◆ EXERCISE GOAL ◆
Working from the listing below, pick each line containing the word "pixels" and copy it.

--- STUDY MATERIAL ---

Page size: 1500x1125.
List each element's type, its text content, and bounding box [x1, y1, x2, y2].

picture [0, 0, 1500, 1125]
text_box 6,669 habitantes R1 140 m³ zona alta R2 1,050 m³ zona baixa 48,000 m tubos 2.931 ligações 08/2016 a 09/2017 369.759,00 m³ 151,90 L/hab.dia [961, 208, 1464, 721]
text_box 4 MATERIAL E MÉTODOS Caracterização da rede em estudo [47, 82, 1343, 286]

---
--- STUDY MATERIAL ---

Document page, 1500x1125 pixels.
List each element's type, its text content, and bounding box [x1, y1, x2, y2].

---
--- STUDY MATERIAL ---

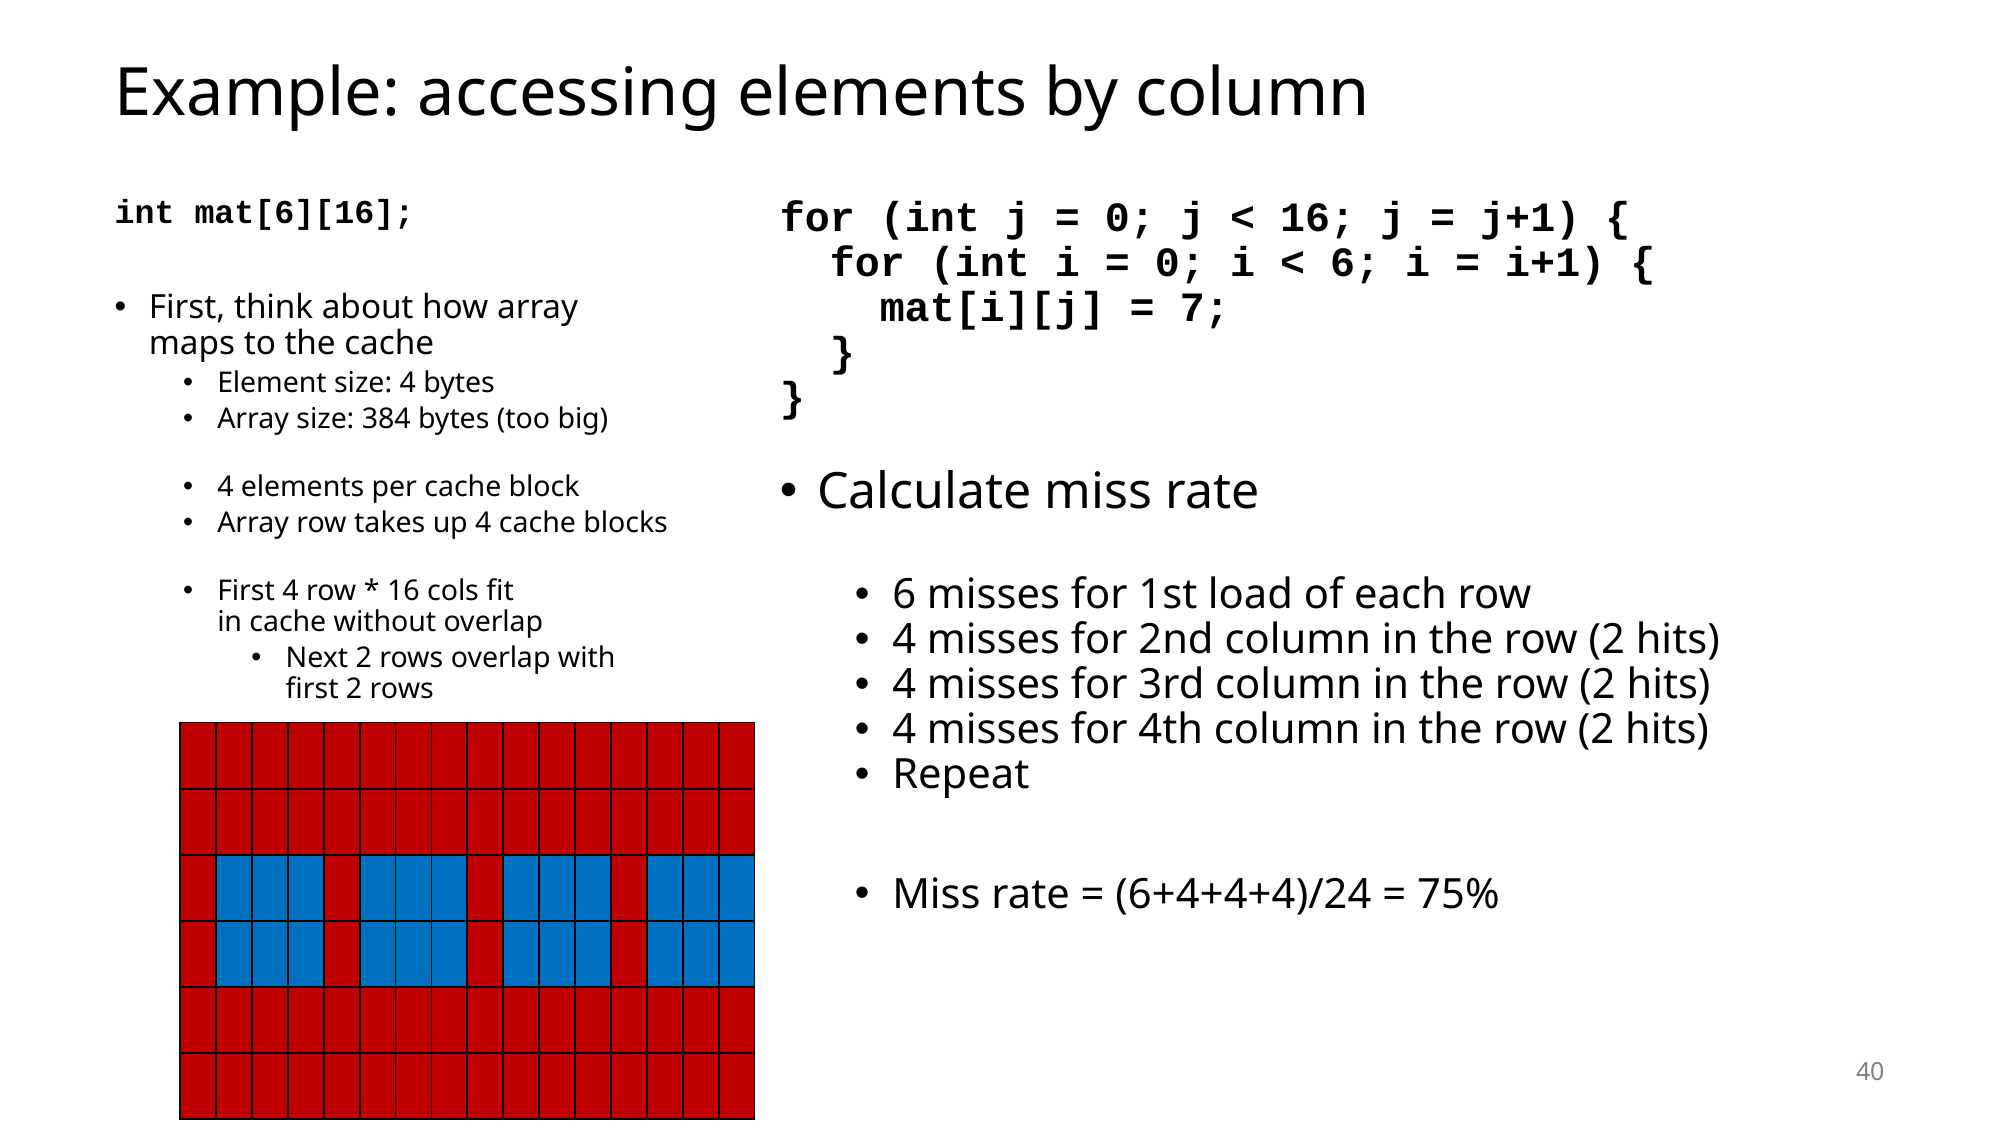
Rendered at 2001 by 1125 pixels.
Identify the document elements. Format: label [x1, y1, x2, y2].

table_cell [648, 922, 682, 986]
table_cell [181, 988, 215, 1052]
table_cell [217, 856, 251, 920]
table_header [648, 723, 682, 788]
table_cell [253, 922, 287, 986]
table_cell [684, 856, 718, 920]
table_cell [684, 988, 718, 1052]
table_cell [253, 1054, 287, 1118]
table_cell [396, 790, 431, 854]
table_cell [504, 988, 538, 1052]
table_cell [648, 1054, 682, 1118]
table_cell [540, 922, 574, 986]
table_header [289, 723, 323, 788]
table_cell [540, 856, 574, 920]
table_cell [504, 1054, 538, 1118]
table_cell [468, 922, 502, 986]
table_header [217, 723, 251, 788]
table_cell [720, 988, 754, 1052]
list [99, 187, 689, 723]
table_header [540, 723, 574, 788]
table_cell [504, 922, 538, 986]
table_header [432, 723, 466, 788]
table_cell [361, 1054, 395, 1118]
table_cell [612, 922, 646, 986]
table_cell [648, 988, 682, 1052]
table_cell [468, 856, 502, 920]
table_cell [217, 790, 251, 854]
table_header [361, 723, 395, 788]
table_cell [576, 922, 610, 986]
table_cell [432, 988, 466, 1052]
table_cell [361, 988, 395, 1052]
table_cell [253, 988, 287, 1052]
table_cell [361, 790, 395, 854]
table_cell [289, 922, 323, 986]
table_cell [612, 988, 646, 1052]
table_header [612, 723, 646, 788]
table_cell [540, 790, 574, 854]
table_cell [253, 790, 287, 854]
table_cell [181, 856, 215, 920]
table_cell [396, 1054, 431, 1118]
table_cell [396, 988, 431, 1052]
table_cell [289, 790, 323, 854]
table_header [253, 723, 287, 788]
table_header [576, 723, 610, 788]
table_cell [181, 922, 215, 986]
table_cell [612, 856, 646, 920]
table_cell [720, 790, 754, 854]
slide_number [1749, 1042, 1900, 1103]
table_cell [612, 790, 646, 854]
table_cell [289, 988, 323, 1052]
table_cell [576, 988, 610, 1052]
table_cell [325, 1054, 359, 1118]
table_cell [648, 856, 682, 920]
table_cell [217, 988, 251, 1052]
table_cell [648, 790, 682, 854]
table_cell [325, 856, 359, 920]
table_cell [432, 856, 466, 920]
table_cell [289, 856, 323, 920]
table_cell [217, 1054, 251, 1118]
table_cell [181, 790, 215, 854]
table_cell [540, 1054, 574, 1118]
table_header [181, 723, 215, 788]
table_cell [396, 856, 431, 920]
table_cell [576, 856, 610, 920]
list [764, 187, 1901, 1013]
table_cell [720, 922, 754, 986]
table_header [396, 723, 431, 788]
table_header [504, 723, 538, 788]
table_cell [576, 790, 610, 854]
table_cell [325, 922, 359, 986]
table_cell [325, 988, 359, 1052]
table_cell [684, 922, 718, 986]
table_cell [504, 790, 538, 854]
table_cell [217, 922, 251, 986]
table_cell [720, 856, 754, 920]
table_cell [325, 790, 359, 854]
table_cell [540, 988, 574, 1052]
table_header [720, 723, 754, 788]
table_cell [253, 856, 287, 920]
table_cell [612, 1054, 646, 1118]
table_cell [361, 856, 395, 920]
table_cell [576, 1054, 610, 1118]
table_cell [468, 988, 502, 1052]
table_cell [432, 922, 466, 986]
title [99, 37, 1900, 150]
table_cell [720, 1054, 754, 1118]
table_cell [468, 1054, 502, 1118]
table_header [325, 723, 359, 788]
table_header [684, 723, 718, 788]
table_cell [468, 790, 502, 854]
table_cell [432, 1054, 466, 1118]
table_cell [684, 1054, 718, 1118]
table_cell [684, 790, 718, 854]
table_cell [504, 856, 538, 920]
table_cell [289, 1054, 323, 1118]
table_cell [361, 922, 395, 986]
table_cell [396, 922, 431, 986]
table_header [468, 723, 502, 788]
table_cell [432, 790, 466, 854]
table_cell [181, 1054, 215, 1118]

---

◆ EXERCISE OUTPUT ◆
Document page, 1500x1125 pixels.
Rendered at 2001 by 1125 pixels.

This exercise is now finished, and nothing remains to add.